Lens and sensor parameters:
.....
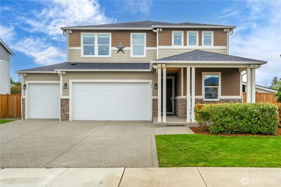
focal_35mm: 22
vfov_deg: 57.2
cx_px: 140
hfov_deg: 78.6
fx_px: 172
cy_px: 94
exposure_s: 1/80
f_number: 8
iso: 100
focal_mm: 22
.....
BRIEF: Set the pictures aside and transcribe the data above exactly.

TASK OUTPUT:
focal_35mm: 22
vfov_deg: 57.2
cx_px: 140
hfov_deg: 78.6
fx_px: 172
cy_px: 94
exposure_s: 1/80
f_number: 8
iso: 100
focal_mm: 22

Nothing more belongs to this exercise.